Les Etats membres et le Parlement européen se sont entendus dans la nuit de mercredi à jeudi pour interdire dans l'UE les services d'intelligence artificielle (IA) permettant de «dénuder» des personnes sans leur consentement. Cette initiative fait suite notamment à l'introduction il y a quelques mois d'une fonctionnalité dans Grok, l'assistant d'intelligence artificielle d'Elon Musk, qui permettait aux utilisateurs de lui demander de créer des montages hyperréalistes (ou deepfakes) d'adultes et d'enfants dénudés, à partir de photos réelles, et ce sans leur consentement.
Cette affaire avait soulevé un tollé dans de nombreux pays et entraîné l'ouverture d'une enquête de l'UE. Mardi, la Première ministre italienne Giorgia Meloni a vivement dénoncé des fausses photos d'elle générées par l'intelligence artificielle (IA), qualifiant ces deepfakes d'«outil dangereux». Selon le Parlement, la nouvelle interdiction européenne porte sur les systèmes permettant de créer des images, vidéos, et sons à caractère pédopornographique, ou représentant les parties intimes d'une personne identifiable, ou la mettant en scène dans des activités sexuelles, sans son consentement.
Besoin de temps pour s'adapter au cadre
La nouvelle réglementation s'appliquera à partir du 2 décembre 2026. A cette date, les IA devront donc être dotées de mesures de sécurité les empêchant de générer de tels contenus. Cette mesure a été adoptée dans le cadre d'une révision de la législation européenne sur l'IA, ou AI Act, une loi pionnière formellement adoptée il y a deux ans. A cette occasion, les 27 et les eurodéputés ont également accepté, comme le proposait la Commission européenne, de reporter l'entrée en vigueur de nouvelles règles visant à encadrer l'activité des systèmes d'intelligence artificielle dits à hauts risques, c'est-à-dire ceux actifs dans les domaines sensibles de la sécurité, la santé ou encore les droits fondamentaux.

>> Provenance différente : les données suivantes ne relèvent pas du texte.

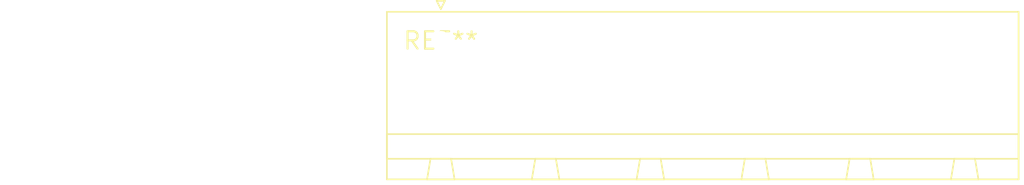
<source format=kicad_pcb>
(kicad_pcb (version 20240108) (generator pcbnew)

  (general
    (thickness 1.6)
  )

  (paper "A4")
  (layers
    (0 "F.Cu" signal)
    (31 "B.Cu" signal)
    (32 "B.Adhes" user "B.Adhesive")
    (33 "F.Adhes" user "F.Adhesive")
    (34 "B.Paste" user)
    (35 "F.Paste" user)
    (36 "B.SilkS" user "B.Silkscreen")
    (37 "F.SilkS" user "F.Silkscreen")
    (38 "B.Mask" user)
    (39 "F.Mask" user)
    (40 "Dwgs.User" user "User.Drawings")
    (41 "Cmts.User" user "User.Comments")
    (42 "Eco1.User" user "User.Eco1")
    (43 "Eco2.User" user "User.Eco2")
    (44 "Edge.Cuts" user)
    (45 "Margin" user)
    (46 "B.CrtYd" user "B.Courtyard")
    (47 "F.CrtYd" user "F.Courtyard")
    (48 "B.Fab" user)
    (49 "F.Fab" user)
    (50 "User.1" user)
    (51 "User.2" user)
    (52 "User.3" user)
    (53 "User.4" user)
    (54 "User.5" user)
    (55 "User.6" user)
    (56 "User.7" user)
    (57 "User.8" user)
    (58 "User.9" user)
  )

  (setup
    (pad_to_mask_clearance 0)
    (pcbplotparams
      (layerselection 0x00010fc_ffffffff)
      (plot_on_all_layers_selection 0x0000000_00000000)
      (disableapertmacros false)
      (usegerberextensions false)
      (usegerberattributes false)
      (usegerberadvancedattributes false)
      (creategerberjobfile false)
      (dashed_line_dash_ratio 12.000000)
      (dashed_line_gap_ratio 3.000000)
      (svgprecision 4)
      (plotframeref false)
      (viasonmask false)
      (mode 1)
      (useauxorigin false)
      (hpglpennumber 1)
      (hpglpenspeed 20)
      (hpglpendiameter 15.000000)
      (dxfpolygonmode false)
      (dxfimperialunits false)
      (dxfusepcbnewfont false)
      (psnegative false)
      (psa4output false)
      (plotreference false)
      (plotvalue false)
      (plotinvisibletext false)
      (sketchpadsonfab false)
      (subtractmaskfromsilk false)
      (outputformat 1)
      (mirror false)
      (drillshape 1)
      (scaleselection 1)
      (outputdirectory "")
    )
  )

  (net 0 "")

  (footprint "PhoenixContact_GMSTBA_2,5_6-G-7,62_1x06_P7.62mm_Horizontal" (layer "F.Cu") (at 0 0))

)

</source>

Ces règles étaient censées entrer en vigueur en août, mais la Commission a voulu donner plus de temps aux entreprises pour s'adapter à ce cadre totalement inédit. Principale modification par rapport au projet de la Commission, les Etats membres et les eurodéputés ont adopté des dates fixes pour ce report, là où Bruxelles avait proposé un calendrier plus souple.
Il s'agit du 2 décembre 2027 pour les systèmes à hauts risques «autonomes», et du 2 août 2028 pour ceux intégrés à d'autres programmes ou produits. Cet accord a été conclu alors que les craintes à l'égard des risques liés à l'intelligence artificielle ont été ravivées ces dernières semaines dans l'UE par Mythos, le nouveau modèle de la start-up américaine Anthropic, dont les capacités supposées en matière de cybersécurité nourrissent des inquiétudes.